↓
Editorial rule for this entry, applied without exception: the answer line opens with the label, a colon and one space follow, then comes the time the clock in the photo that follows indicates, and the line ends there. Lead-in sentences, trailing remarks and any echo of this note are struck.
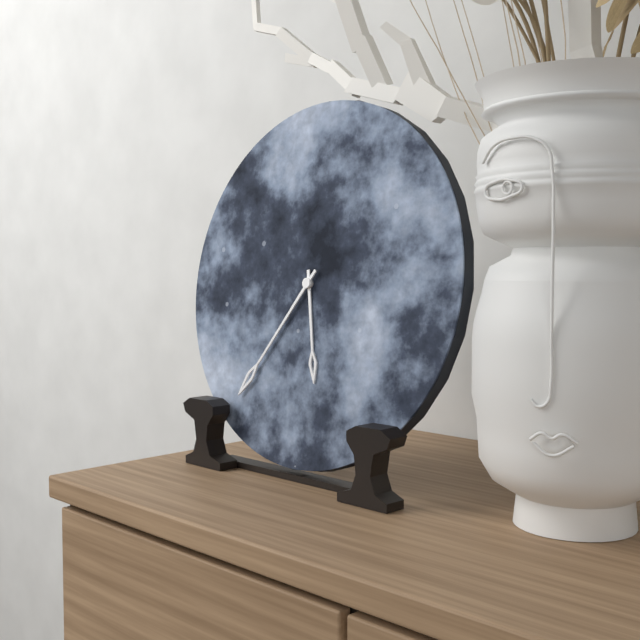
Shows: 5:36
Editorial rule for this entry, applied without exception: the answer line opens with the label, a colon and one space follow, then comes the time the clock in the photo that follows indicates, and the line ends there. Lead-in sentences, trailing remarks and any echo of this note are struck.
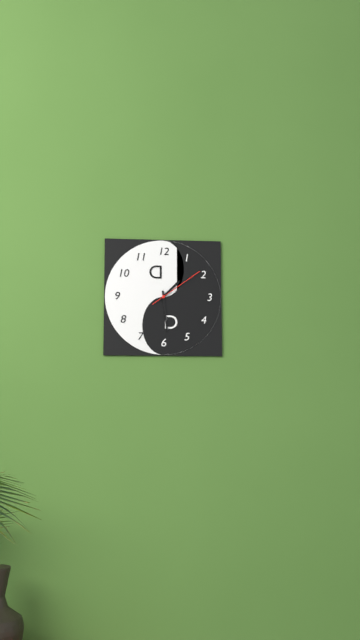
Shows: 1:29:09
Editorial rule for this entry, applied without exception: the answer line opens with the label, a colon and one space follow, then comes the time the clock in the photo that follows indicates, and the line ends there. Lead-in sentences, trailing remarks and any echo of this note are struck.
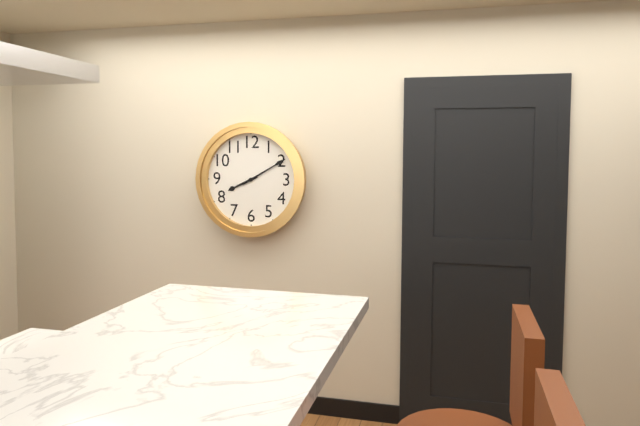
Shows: 8:10
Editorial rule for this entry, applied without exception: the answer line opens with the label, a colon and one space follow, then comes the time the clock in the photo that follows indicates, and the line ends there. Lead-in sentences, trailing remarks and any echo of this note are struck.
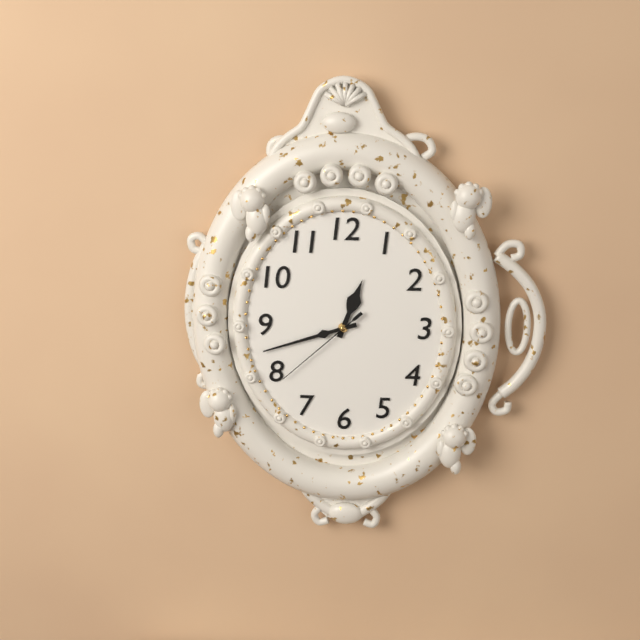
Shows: 12:42:38
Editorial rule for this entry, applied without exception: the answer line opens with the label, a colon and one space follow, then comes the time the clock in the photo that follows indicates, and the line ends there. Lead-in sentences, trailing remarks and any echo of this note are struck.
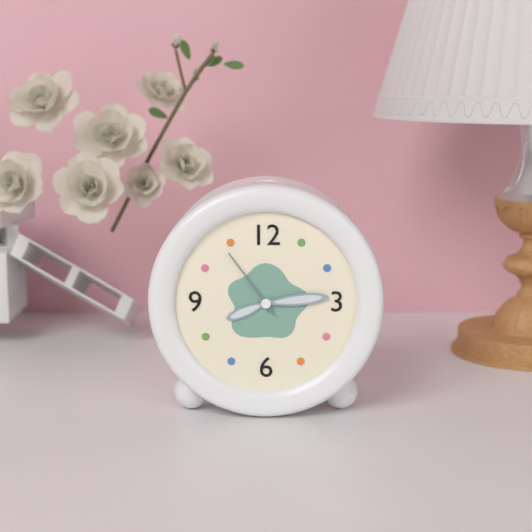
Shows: 8:14:54
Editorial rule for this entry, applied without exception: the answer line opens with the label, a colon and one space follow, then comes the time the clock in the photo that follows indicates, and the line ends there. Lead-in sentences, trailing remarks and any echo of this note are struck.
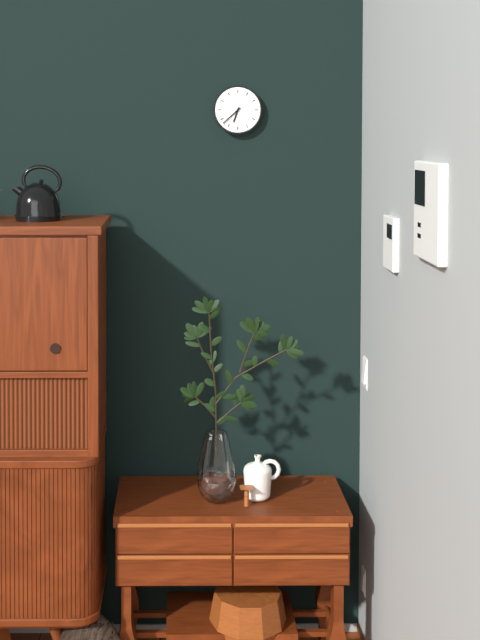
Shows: 6:38
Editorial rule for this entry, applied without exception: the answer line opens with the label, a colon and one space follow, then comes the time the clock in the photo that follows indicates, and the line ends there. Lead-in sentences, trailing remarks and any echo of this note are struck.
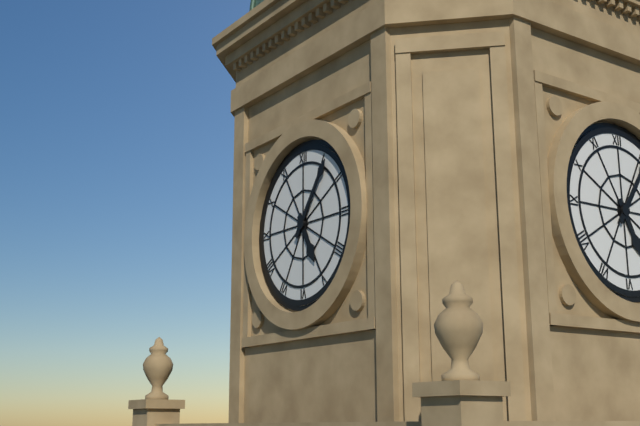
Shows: 5:06
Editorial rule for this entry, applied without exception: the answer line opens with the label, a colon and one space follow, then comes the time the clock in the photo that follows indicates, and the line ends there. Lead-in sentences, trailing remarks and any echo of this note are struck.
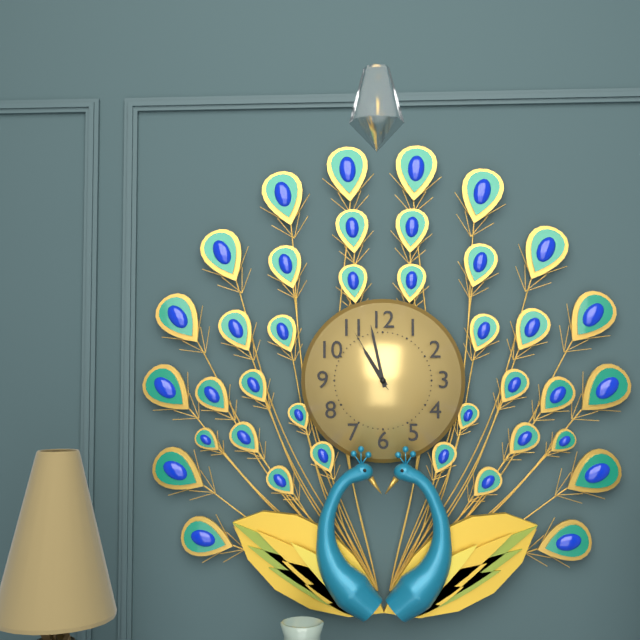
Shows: 10:58:55
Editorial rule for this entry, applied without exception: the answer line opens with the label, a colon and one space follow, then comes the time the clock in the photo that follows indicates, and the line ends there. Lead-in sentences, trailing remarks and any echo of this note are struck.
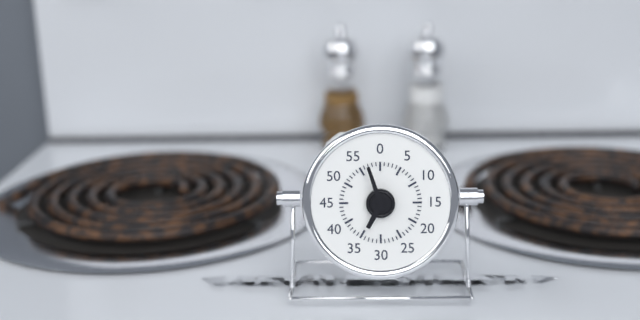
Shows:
↑
▶ **Given problem**
Render every line of the listing above as a JSON array of strings, one string per line, with blank lines omitted. Leave the pictures out of the array.

▶ **Complete response**
[
  "Editorial rule for this entry, applied without exception: the answer line opens with the label, a colon and one space follow, then comes the time the clock in the photo that follows indicates, and the line ends there. Lead-in sentences, trailing remarks and any echo of this note are struck.",
  "Shows: 5:36",
  "Editorial rule for this entry, applied without exception: the answer line opens with the label, a colon and one space follow, then comes the time the clock in the photo that follows indicates, and the line ends there. Lead-in sentences, trailing remarks and any echo of this note are struck.",
  "Shows: 1:29:09",
  "Editorial rule for this entry, applied without exception: the answer line opens with the label, a colon and one space follow, then comes the time the clock in the photo that follows indicates, and the line ends there. Lead-in sentences, trailing remarks and any echo of this note are struck.",
  "Shows: 8:10",
  "Editorial rule for this entry, applied without exception: the answer line opens with the label, a colon and one space follow, then comes the time the clock in the photo that follows indicates, and the line ends there. Lead-in sentences, trailing remarks and any echo of this note are struck.",
  "Shows: 12:42:38",
  "Editorial rule for this entry, applied without exception: the answer line opens with the label, a colon and one space follow, then comes the time the clock in the photo that follows indicates, and the line ends there. Lead-in sentences, trailing remarks and any echo of this note are struck.",
  "Shows: 8:14:54",
  "Editorial rule for this entry, applied without exception: the answer line opens with the label, a colon and one space follow, then comes the time the clock in the photo that follows indicates, and the line ends there. Lead-in sentences, trailing remarks and any echo of this note are struck.",
  "Shows: 6:38",
  "Editorial rule for this entry, applied without exception: the answer line opens with the label, a colon and one space follow, then comes the time the clock in the photo that follows indicates, and the line ends there. Lead-in sentences, trailing remarks and any echo of this note are struck.",
  "Shows: 5:06",
  "Editorial rule for this entry, applied without exception: the answer line opens with the label, a colon and one space follow, then comes the time the clock in the photo that follows indicates, and the line ends there. Lead-in sentences, trailing remarks and any echo of this note are struck.",
  "Shows: 10:58:55",
  "Editorial rule for this entry, applied without exception: the answer line opens with the label, a colon and one space follow, then comes the time the clock in the photo that follows indicates, and the line ends there. Lead-in sentences, trailing remarks and any echo of this note are struck.",
  "Shows:"
]